Final communality estimates are the sum of squared loadings for a variable in an orthogonal factor matrix. 

The default setting for communality prior estimates, Square Multiple Correlation, was used for WIMD 2025 calculations.

Calculation process

The indicators were first transformed to the standard normal distribution. The transformed indicators were then entered into a ‘one common factor Maximum Likelihood factor analysis’ using the fa function from the R package Psych (Rdocumentation.org)

The weights component of the resultant factor analysis was extracted and used to produce the domain scores for the community safety, education, and health domains and the physical access sub-domain score within the access to services domain.

Annex 1.3: allocation of data to Lower layer Super Output Areas (LSOAs)

For most domains, indicator data are allocated to LSOAs by the data suppliers as part of the collection process. However, data is provided at a lower geographical level for some indicators in the access to services domain and for most indicators in the education and community safety domains. An explanation of how indicator data in these domains were allocated to LSOAs is provided below.

Education domain

Except for the indicator on adults with no or low qualifications all new and updated indicator data in the education domain was provided at the postcode level. As many postcodes do not sit wholly within one LSOA, a method of apportioning postcode-level data to multiple LSOAs was used. 

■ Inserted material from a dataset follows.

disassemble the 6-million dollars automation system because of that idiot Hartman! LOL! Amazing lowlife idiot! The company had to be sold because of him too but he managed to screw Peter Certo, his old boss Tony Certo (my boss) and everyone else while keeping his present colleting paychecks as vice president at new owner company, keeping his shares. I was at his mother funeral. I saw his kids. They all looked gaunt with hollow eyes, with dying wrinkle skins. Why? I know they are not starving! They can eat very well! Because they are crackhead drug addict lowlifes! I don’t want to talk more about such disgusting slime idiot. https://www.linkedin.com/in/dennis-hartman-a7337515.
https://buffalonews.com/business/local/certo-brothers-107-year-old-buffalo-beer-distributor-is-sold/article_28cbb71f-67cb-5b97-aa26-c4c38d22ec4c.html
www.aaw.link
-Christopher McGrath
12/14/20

In this apportionment method, data are weighted by the proportion of the dwellings in a postcode that sit within each intersecting LSOA. It is assumed that the proportions of dwellings in each intersecting LSOA will be broadly equivalent to the proportions of the postcode population living in each intersecting LSOA. Finally, where postcodes do sit wholly within one LSOA, data are given a weighting of 1. 

To apply this method, a postcode-to-LSOA lookup (with calculated dwelling weights) was developed by the Welsh Government Data and Geography team and initially used to match as many postcodes to LSOAs as possible.

Any non-matched postcodes were then subsequently matched using an ONS lookup that assigned postcodes to LSOAs based on the nearest geographical centre of an LSOA. This lookup was not weighted so a default weight of 1 was assigned to all matched data. 

Any data still unmatched at this point was excluded from indicator calculations.

Access to services domain

Service point location information (such as for schools, post offices) used in the travel time indicators were geocoded and allocated to LSOAs using a Graphic Information System (GIS). 

Ofcom data on ability to receive superfast broadband is publicly available at Output Area (OA) level from Ofcom’s Connected Nations reports. The spring 2025 dataset was aggregated to LSOA using an ONS geography lookup.

Community safety domain

Data on recorded crimes and incidents of anti-social behaviour were made available at microdata level by the four police forces in Wales. These datasets included information on the geographical location of occurrence (postcode and/or grid reference) which were assigned to LSOAs using a spatial smoothing method. Specifically, a 10m buffer was drawn around a crime/incident location and that crime/incident was shared equally by all LSOAs intersecting with the 10m buffer. This process was undertaken separately for every crime and incident record in the base microdata to account for known issues with the police data geocoding.

Data on the grid references of fire incidents were sourced from the Incident Recording System (IRS) and mapped to LSOAs by the Welsh Government Data and geography team.